[Saved data entries]:
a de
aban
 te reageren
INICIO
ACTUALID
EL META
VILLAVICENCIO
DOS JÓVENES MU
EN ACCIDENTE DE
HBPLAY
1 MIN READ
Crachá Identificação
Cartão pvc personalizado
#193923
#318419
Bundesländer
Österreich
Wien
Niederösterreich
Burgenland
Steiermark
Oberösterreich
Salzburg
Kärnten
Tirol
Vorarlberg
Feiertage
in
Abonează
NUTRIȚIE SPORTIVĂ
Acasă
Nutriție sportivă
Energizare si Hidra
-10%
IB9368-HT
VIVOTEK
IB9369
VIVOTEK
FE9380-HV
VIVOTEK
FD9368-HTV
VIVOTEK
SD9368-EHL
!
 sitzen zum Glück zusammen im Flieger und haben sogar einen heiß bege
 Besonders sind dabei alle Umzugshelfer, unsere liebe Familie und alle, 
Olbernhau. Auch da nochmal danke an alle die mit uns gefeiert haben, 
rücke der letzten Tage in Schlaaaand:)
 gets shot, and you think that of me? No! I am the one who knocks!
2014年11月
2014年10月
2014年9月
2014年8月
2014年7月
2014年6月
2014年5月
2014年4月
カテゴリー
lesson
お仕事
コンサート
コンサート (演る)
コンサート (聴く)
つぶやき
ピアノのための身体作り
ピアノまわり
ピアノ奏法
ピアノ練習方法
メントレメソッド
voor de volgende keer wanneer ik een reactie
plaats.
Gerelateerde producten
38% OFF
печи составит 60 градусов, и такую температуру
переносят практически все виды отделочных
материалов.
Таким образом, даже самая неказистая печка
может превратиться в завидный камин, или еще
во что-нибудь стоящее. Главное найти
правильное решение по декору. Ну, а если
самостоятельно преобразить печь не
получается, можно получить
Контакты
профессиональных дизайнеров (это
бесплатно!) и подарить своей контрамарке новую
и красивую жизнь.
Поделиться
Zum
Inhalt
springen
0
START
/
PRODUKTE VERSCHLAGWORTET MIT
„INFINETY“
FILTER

[PROMPT]: Can you format every line of these records as a Markdown table with the columns Number and Record line, numbering the rows in order and leaving out blank lines?

[TASK RESPONSE]:
| Number | Record line |
|---|---|
| 1 | a de |
| 2 | aban |
| 3 |  te reageren |
| 4 | INICIO |
| 5 | ACTUALID |
| 6 | EL META |
| 7 | VILLAVICENCIO |
| 8 | DOS JÓVENES MU |
| 9 | EN ACCIDENTE DE |
| 10 | HBPLAY |
| 11 | 1 MIN READ |
| 12 | Crachá Identificação |
| 13 | Cartão pvc personalizado |
| 14 | #193923 |
| 15 | #318419 |
| 16 | Bundesländer |
| 17 | Österreich |
| 18 | Wien |
| 19 | Niederösterreich |
| 20 | Burgenland |
| 21 | Steiermark |
| 22 | Oberösterreich |
| 23 | Salzburg |
| 24 | Kärnten |
| 25 | Tirol |
| 26 | Vorarlberg |
| 27 | Feiertage |
| 28 | in |
| 29 | Abonează |
| 30 | NUTRIȚIE SPORTIVĂ |
| 31 | Acasă |
| 32 | Nutriție sportivă |
| 33 | Energizare si Hidra |
| 34 | -10% |
| 35 | IB9368-HT |
| 36 | VIVOTEK |
| 37 | IB9369 |
| 38 | VIVOTEK |
| 39 | FE9380-HV |
| 40 | VIVOTEK |
| 41 | FD9368-HTV |
| 42 | VIVOTEK |
| 43 | SD9368-EHL |
| 44 | ! |
| 45 |  sitzen zum Glück zusammen im Flieger und haben sogar einen heiß bege |
| 46 |  Besonders sind dabei alle Umzugshelfer, unsere liebe Familie und alle,  |
| 47 | Olbernhau. Auch da nochmal danke an alle die mit uns gefeiert haben,  |
| 48 | rücke der letzten Tage in Schlaaaand:) |
| 49 |  gets shot, and you think that of me? No! I am the one who knocks! |
| 50 | 2014年11月 |
| 51 | 2014年10月 |
| 52 | 2014年9月 |
| 53 | 2014年8月 |
| 54 | 2014年7月 |
| 55 | 2014年6月 |
| 56 | 2014年5月 |
| 57 | 2014年4月 |
| 58 | カテゴリー |
| 59 | lesson |
| 60 | お仕事 |
| 61 | コンサート |
| 62 | コンサート (演る) |
| 63 | コンサート (聴く) |
| 64 | つぶやき |
| 65 | ピアノのための身体作り |
| 66 | ピアノまわり |
| 67 | ピアノ奏法 |
| 68 | ピアノ練習方法 |
| 69 | メントレメソッド |
| 70 | voor de volgende keer wanneer ik een reactie |
| 71 | plaats. |
| 72 | Gerelateerde producten |
| 73 | 38% OFF |
| 74 | печи составит 60 градусов, и такую температуру |
| 75 | переносят практически все виды отделочных |
| 76 | материалов. |
| 77 | Таким образом, даже самая неказистая печка |
| 78 | может превратиться в завидный камин, или еще |
| 79 | во что-нибудь стоящее. Главное найти |
| 80 | правильное решение по декору. Ну, а если |
| 81 | самостоятельно преобразить печь не |
| 82 | получается, можно получить |
| 83 | Контакты |
| 84 | профессиональных дизайнеров (это |
| 85 | бесплатно!) и подарить своей контрамарке новую |
| 86 | и красивую жизнь. |
| 87 | Поделиться |
| 88 | Zum |
| 89 | Inhalt |
| 90 | springen |
| 91 | 0 |
| 92 | START |
| 93 | / |
| 94 | PRODUKTE VERSCHLAGWORTET MIT |
| 95 | „INFINETY“ |
| 96 | FILTER |